→ Your goal
In the listing that follows, copy out each line that includes the word "center".

→ Data shown
::::::::

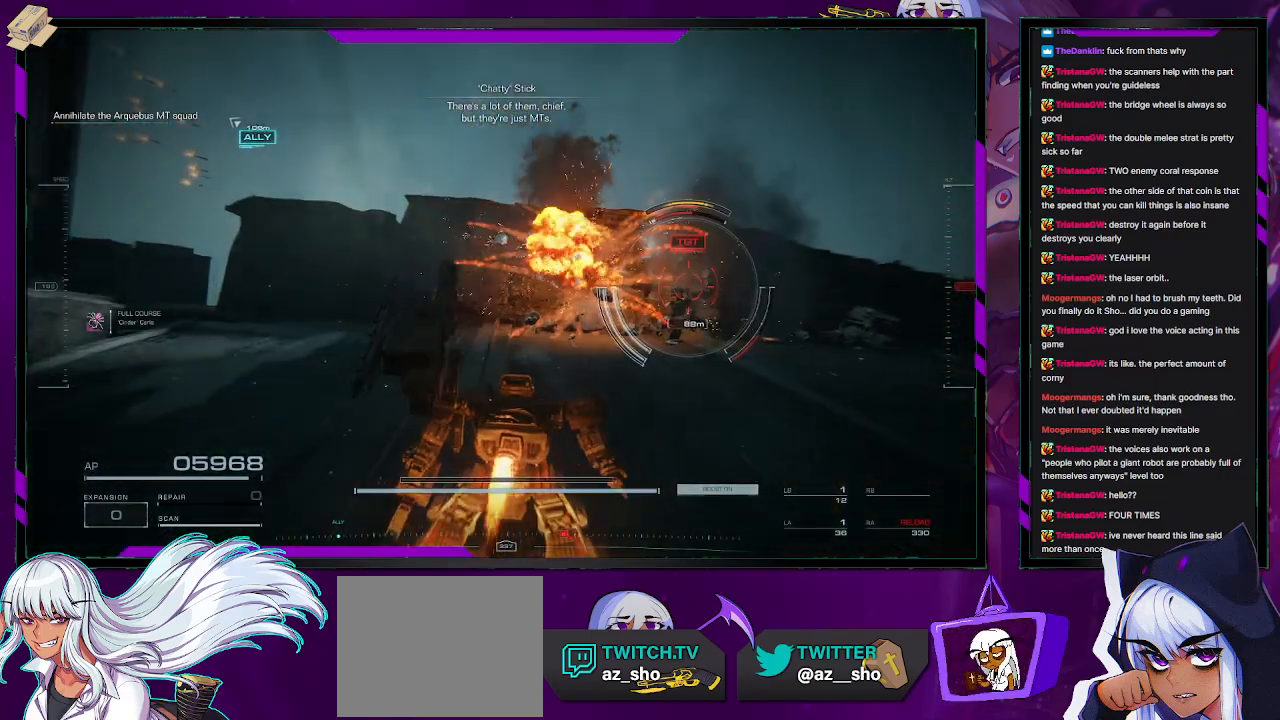
{"buttons": ["R2"], "left_stick": "up-right", "right_stick": "down-left", "events": [[183, "left_stick", "up-right"], [450, "right_stick", "down-left"]]}
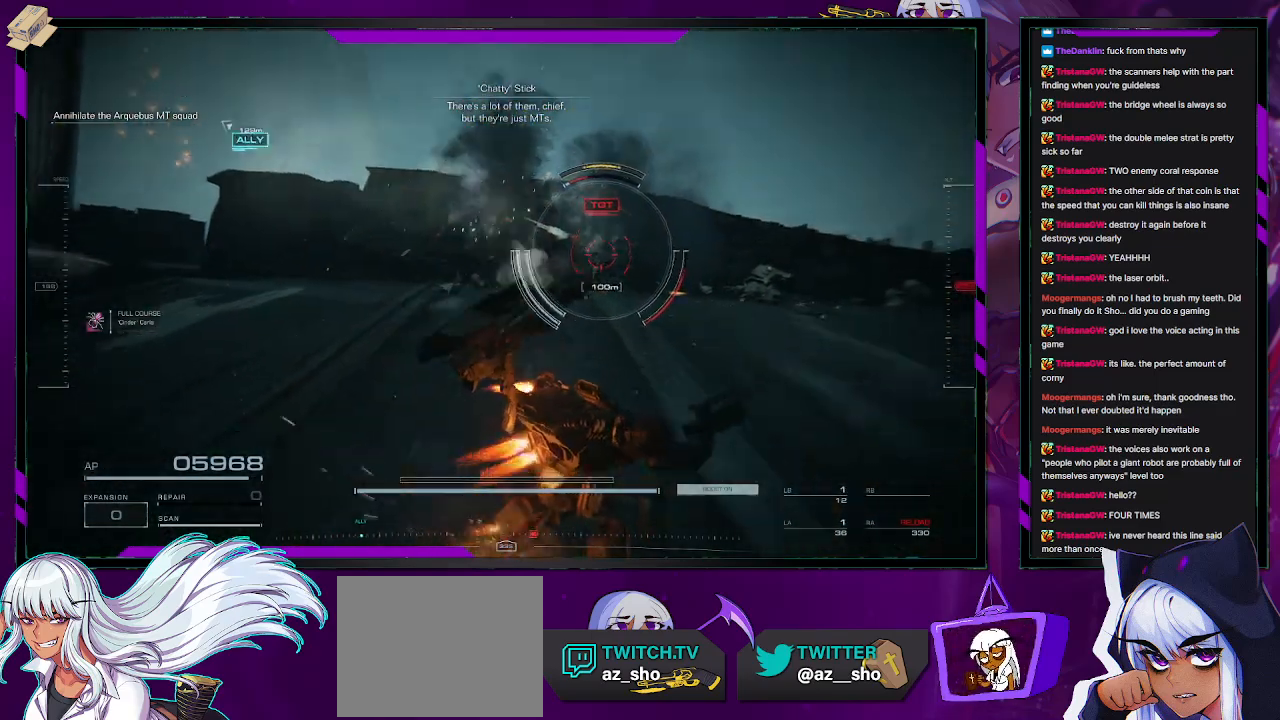
{"buttons": ["R2"], "left_stick": "up-right", "right_stick": "center", "events": [[233, "right_stick", "left"], [450, "right_stick", "center"]]}
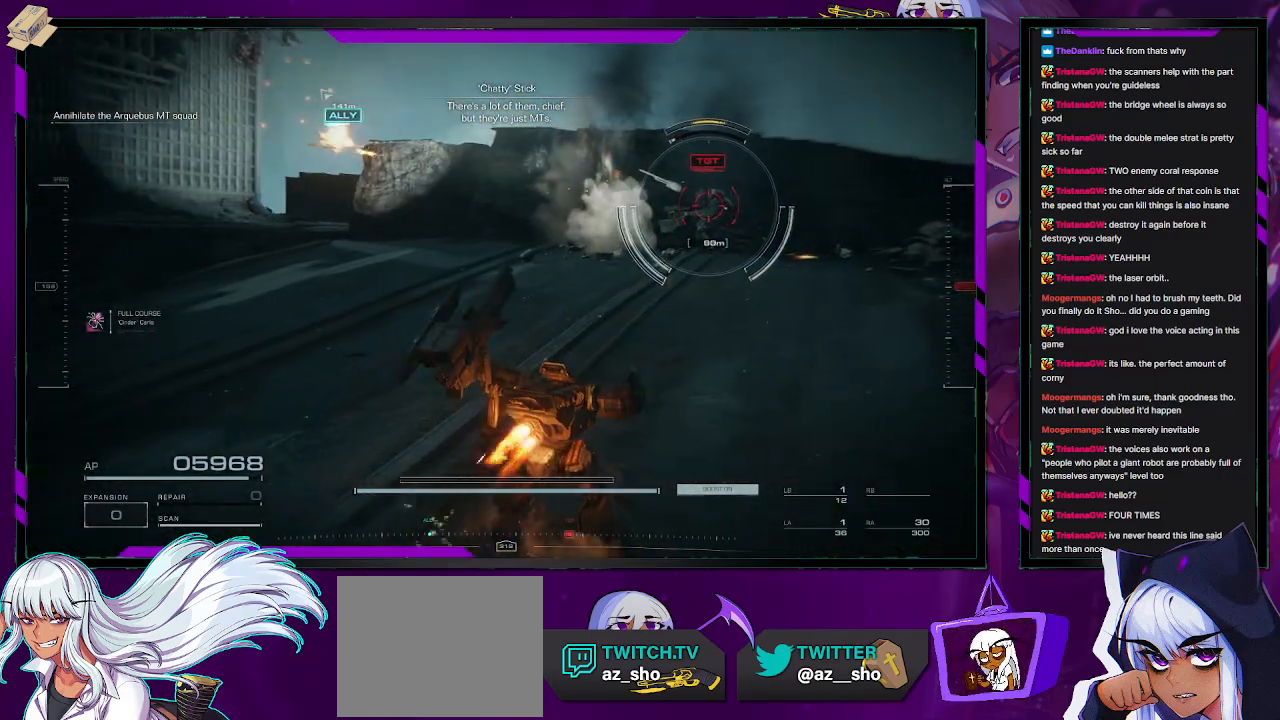
{"buttons": ["A", "R2"], "left_stick": "up-right", "right_stick": "center", "events": [[500, "A", "down"]]}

::::::::

→ Task solution
{"buttons": ["R2"], "left_stick": "up-right", "right_stick": "center", "events": [[233, "right_stick", "left"], [450, "right_stick", "center"]]}
{"buttons": ["A", "R2"], "left_stick": "up-right", "right_stick": "center", "events": [[500, "A", "down"]]}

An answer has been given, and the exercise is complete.